* _PROBLEM TO WORK ON_:
The answer should be an exact copy of the lines from the line with "失職，水液代謝失常而聚濕成痰，壅阻於鼻咽氣道；而白天沒" through the last line of the entries, and no other lines.

(Collected data)

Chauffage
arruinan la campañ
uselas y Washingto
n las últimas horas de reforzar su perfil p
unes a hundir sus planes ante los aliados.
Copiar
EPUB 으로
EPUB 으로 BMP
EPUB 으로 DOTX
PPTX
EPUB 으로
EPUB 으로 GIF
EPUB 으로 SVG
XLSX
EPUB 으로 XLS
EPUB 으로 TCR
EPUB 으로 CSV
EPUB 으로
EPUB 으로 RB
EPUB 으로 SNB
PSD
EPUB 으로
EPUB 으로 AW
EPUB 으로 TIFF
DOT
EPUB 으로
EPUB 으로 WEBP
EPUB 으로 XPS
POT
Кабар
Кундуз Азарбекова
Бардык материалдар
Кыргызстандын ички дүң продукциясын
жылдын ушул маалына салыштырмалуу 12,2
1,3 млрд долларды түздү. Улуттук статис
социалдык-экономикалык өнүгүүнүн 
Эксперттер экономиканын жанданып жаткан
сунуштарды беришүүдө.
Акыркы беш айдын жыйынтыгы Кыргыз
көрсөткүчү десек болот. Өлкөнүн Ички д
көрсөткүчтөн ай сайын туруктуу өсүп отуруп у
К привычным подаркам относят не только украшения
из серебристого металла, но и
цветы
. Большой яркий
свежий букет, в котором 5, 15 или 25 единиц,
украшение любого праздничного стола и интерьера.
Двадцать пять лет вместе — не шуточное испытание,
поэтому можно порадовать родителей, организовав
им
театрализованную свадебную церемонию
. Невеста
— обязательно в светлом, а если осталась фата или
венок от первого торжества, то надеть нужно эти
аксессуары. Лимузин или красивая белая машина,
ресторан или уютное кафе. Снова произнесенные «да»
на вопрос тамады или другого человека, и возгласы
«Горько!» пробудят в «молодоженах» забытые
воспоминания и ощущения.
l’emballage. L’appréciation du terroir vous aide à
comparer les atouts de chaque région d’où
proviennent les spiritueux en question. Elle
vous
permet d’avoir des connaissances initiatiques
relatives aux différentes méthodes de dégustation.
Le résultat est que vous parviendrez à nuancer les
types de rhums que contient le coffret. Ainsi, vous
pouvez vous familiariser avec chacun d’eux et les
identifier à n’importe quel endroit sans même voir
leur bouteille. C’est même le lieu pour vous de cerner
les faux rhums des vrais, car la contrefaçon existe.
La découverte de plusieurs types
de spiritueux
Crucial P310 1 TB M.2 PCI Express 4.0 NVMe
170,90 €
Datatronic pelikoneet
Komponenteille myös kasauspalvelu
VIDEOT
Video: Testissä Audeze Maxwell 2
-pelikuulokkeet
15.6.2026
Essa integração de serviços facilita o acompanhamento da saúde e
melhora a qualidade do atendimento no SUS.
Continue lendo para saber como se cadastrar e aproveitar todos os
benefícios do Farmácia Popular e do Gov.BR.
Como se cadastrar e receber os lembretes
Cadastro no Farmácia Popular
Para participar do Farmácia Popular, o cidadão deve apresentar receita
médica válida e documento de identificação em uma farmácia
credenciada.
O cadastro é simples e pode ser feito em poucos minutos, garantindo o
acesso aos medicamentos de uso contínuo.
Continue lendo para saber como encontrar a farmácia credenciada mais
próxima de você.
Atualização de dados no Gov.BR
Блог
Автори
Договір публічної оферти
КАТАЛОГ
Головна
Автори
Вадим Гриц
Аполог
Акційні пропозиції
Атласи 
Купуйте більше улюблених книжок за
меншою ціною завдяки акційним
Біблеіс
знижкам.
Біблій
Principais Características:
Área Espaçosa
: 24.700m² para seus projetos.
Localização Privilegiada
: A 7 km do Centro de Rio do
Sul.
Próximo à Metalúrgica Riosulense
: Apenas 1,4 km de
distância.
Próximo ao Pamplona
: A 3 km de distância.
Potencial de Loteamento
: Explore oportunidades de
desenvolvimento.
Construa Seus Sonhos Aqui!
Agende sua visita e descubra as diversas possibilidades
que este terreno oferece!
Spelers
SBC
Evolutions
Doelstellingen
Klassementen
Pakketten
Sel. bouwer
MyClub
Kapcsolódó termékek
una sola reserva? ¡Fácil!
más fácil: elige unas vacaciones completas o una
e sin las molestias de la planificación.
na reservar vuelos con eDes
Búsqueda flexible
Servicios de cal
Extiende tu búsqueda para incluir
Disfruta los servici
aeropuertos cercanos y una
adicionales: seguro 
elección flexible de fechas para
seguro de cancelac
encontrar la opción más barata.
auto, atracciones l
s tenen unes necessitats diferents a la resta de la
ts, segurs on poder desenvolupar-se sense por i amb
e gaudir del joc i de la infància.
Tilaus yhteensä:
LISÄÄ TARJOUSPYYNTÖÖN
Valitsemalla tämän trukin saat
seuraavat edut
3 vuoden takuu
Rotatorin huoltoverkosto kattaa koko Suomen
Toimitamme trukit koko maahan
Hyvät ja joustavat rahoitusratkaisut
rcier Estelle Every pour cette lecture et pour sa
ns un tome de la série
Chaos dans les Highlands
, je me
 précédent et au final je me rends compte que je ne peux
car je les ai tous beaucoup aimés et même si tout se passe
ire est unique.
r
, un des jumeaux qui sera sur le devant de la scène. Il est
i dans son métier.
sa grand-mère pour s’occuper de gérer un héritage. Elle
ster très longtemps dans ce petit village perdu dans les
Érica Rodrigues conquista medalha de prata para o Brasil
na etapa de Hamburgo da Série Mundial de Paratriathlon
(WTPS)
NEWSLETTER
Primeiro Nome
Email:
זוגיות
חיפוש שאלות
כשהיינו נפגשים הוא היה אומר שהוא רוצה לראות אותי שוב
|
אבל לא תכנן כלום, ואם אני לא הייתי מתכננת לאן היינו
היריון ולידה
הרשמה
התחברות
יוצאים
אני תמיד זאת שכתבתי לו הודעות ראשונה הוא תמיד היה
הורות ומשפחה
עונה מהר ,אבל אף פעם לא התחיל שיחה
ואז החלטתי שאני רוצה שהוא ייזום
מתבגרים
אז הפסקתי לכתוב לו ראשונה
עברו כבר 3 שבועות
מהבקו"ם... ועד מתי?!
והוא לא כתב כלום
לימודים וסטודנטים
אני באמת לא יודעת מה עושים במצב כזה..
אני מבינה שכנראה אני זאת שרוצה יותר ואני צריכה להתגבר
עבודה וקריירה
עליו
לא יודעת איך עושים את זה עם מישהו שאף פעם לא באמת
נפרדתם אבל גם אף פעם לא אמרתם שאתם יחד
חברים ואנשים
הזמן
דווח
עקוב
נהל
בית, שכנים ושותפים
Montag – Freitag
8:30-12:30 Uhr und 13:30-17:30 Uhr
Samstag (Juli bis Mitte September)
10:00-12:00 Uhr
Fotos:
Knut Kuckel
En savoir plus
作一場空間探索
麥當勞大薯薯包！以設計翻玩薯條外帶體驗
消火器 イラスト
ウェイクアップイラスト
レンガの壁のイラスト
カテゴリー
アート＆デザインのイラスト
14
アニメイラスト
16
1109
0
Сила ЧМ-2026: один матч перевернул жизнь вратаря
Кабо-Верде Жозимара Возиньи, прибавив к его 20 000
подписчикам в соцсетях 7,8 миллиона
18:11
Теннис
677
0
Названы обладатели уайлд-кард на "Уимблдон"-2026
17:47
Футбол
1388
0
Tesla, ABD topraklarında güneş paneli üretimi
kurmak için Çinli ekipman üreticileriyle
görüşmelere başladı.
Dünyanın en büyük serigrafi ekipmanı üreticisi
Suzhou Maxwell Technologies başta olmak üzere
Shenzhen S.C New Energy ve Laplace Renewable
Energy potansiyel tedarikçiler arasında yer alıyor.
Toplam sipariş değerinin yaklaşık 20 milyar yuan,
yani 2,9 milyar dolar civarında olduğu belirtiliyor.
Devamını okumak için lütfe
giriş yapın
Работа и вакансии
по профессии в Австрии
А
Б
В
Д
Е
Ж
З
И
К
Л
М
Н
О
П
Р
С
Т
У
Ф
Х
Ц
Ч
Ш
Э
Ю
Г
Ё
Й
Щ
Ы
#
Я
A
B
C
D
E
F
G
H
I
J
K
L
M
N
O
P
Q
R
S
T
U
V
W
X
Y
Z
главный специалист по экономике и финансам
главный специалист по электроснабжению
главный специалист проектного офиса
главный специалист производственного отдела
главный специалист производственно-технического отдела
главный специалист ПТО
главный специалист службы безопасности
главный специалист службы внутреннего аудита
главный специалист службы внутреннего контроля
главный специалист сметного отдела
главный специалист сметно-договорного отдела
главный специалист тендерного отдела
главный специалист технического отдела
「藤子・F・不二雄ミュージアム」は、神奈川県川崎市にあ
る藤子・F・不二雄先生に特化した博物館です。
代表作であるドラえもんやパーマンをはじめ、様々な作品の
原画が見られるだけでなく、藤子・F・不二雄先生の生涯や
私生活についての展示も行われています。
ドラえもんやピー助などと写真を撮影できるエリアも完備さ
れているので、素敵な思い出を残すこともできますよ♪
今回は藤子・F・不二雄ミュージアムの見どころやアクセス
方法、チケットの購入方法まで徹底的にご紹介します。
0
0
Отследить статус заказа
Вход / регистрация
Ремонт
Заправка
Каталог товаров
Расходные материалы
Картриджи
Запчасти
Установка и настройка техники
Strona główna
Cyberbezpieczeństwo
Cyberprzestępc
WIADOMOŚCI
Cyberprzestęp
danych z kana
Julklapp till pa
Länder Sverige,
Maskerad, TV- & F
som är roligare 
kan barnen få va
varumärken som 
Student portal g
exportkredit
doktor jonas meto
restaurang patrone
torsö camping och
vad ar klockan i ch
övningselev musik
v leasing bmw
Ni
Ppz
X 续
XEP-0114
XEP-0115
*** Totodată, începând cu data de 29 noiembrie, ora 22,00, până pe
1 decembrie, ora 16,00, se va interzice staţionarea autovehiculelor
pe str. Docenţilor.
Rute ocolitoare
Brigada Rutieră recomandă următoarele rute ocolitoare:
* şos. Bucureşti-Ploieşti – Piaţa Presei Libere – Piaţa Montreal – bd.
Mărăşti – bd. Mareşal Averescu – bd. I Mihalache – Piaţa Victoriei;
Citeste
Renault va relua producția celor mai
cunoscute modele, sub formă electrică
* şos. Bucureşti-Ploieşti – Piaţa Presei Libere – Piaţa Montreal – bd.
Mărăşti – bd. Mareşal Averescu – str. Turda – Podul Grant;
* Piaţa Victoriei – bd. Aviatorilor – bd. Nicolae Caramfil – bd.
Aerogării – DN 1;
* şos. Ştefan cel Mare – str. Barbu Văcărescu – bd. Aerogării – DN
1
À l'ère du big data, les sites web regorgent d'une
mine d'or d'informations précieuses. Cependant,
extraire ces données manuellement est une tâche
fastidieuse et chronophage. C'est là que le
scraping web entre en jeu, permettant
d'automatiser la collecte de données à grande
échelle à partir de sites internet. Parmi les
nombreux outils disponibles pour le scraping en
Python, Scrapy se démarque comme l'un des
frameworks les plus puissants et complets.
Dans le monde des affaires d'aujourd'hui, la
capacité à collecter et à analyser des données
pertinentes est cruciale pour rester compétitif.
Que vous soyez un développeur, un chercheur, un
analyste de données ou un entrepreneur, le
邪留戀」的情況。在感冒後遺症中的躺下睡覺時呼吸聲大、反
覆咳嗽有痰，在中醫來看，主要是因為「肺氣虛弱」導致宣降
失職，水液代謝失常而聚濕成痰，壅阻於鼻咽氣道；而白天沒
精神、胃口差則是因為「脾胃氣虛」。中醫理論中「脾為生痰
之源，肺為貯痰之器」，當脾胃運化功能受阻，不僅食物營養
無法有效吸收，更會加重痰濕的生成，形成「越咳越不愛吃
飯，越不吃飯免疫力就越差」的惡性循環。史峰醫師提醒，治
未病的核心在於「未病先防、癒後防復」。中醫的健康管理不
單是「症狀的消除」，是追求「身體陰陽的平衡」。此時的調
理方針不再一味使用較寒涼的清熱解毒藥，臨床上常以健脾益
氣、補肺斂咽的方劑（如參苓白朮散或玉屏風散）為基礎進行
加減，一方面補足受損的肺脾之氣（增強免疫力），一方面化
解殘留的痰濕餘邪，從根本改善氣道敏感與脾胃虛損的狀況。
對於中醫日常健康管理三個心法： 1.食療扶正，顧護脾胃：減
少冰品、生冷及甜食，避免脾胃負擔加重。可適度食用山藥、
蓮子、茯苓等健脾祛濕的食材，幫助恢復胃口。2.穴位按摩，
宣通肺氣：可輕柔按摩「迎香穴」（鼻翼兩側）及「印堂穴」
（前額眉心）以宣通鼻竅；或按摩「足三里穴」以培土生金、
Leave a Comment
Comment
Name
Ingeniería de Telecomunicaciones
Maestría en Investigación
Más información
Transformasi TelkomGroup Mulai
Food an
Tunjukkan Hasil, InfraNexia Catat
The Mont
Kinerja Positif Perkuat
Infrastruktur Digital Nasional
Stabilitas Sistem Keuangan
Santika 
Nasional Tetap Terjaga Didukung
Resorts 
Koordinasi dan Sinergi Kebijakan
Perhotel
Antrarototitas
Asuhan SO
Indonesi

* _TASK RESULT_:
失職，水液代謝失常而聚濕成痰，壅阻於鼻咽氣道；而白天沒
精神、胃口差則是因為「脾胃氣虛」。中醫理論中「脾為生痰
之源，肺為貯痰之器」，當脾胃運化功能受阻，不僅食物營養
無法有效吸收，更會加重痰濕的生成，形成「越咳越不愛吃
飯，越不吃飯免疫力就越差」的惡性循環。史峰醫師提醒，治
未病的核心在於「未病先防、癒後防復」。中醫的健康管理不
單是「症狀的消除」，是追求「身體陰陽的平衡」。此時的調
理方針不再一味使用較寒涼的清熱解毒藥，臨床上常以健脾益
氣、補肺斂咽的方劑（如參苓白朮散或玉屏風散）為基礎進行
加減，一方面補足受損的肺脾之氣（增強免疫力），一方面化
解殘留的痰濕餘邪，從根本改善氣道敏感與脾胃虛損的狀況。
對於中醫日常健康管理三個心法： 1.食療扶正，顧護脾胃：減
少冰品、生冷及甜食，避免脾胃負擔加重。可適度食用山藥、
蓮子、茯苓等健脾祛濕的食材，幫助恢復胃口。2.穴位按摩，
宣通肺氣：可輕柔按摩「迎香穴」（鼻翼兩側）及「印堂穴」
（前額眉心）以宣通鼻竅；或按摩「足三里穴」以培土生金、
Leave a Comment
Comment
Name
Ingeniería de Telecomunicaciones
Maestría en Investigación
Más información
Transformasi TelkomGroup Mulai
Food an
Tunjukkan Hasil, InfraNexia Catat
The Mont
Kinerja Positif Perkuat
Infrastruktur Digital Nasional
Stabilitas Sistem Keuangan
Santika 
Nasional Tetap Terjaga Didukung
Resorts 
Koordinasi dan Sinergi Kebijakan
Perhotel
Antrarototitas
Asuhan SO
Indonesi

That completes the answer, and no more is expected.